In the audience are hundreds of people. They’ve all paid their money to hear the great American baritone singer Paul Robeson, perform his greatest work.

In the audience sits a precocious 11-year-old boy. His name is Brian Blessed.

He’s saved his pocket money for months to afford his ticket and now the hour approaches when he’ll see and hear his hero sing live for the first time.

Sitting next to the young master Blessed is a man in his late 60s or early 70s. He has white hair. His skin is tanned, and he is well dressed.

In his broad Yorkshire accent and in one long, breathless sentence our young concert-goer turns to the man sitting next to him and says “’Ello my name’s Brian I’m 11 years old I go to Bolton-on-Dean Secondary Modern and I’m here to see Paul Robeson you’re not from around here are you what do you do mister?”

The white haired man with the tanned skin smiles, extends his hand, and in heavily accented English says “Hello Brian. I am pleased to meet you. I am also here to see Paul Robeson. I am from Spain. My name is Pablo. I am an artist.”

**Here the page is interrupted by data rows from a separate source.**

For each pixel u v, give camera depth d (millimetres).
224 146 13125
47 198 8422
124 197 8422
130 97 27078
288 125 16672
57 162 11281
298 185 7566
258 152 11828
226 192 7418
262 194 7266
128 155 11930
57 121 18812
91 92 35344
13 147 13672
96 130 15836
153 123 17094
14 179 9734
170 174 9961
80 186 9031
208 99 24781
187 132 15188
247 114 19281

“Crickey!” says young master Blessed, “If you’re an artist you must be famous. Here—” and into the hands of the man called Pablo our young charge pushes his concert program and a nubbin of pencil. “Here, if you’re an artist, draw something!”

The man called Pablo smiles again, takes the program and pencil, and in one fluid line draws something, neatly signs his sketch, and passes the program and the nubbin of pencil back to the lad’s eager hands.

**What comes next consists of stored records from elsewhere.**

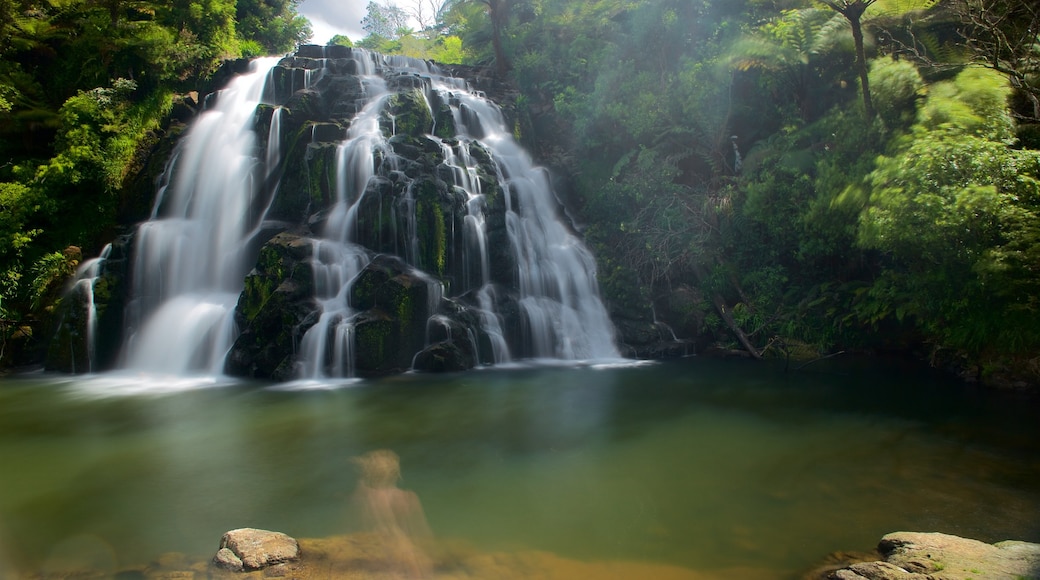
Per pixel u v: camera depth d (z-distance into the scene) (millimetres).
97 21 20969
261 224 16438
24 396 12516
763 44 17812
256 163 17250
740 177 18094
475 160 18500
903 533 5773
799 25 17906
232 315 14867
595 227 19859
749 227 17031
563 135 23016
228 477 8070
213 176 17531
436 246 16000
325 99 18766
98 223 17938
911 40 17531
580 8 25797
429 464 8430
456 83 22953
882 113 15070
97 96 19391
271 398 12117
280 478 8016
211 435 9820
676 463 8367
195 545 6152
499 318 15930
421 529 6371
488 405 11516
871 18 17500
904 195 11156
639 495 7281
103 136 18953
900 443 9047
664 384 13164
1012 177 10445
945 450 8703
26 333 15727
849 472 7934
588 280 18188
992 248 10336
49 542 6281
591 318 17359
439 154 17484
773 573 5406
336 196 16484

Young master Blessed looks at the drawing. He turns the program this way and that. Finally he says “What’s that then? What’s that supposed to be?”

The man called Pablo says “It is a dove”.

“A dove!” blurts the lad. “That’s not a dove! That’s rubbish that is! If you were a proper artist it’d be obvious what it was and it’d be brilliant! That’s not a dove that’s rubbish that is!”

Soon after, the houselights dim and the performance began.

Brian Blessed went on to become an actor with a larger-than-life personality that still booms across theatre stages and movie sets. As a guest on BBC Radio 4’s Desert Island Discs in the mid 1990s, Blessed recounted the rest of that evening.

He said that after the show, he pushed his way back stage and managed to get through the crowd and get into Paul Robeson’s dressing room—a space that was full or reporters busily interviewing Mr. Robeson.

Pushing through the ranks of reporters the boy asked Robeson for his autograph. “Whereupon”, said Blessed “and, much to the delight of the assembled reporters, Paul Robeson hauled me into his lap sang to me!”

Of his encounter with the man called Pablo, Blessed went on to say “If only I’d known then what I know now! You know, to this day I kick myself that I didn’t keep that bloody program!” The man called Pablo was Pablo Picasso.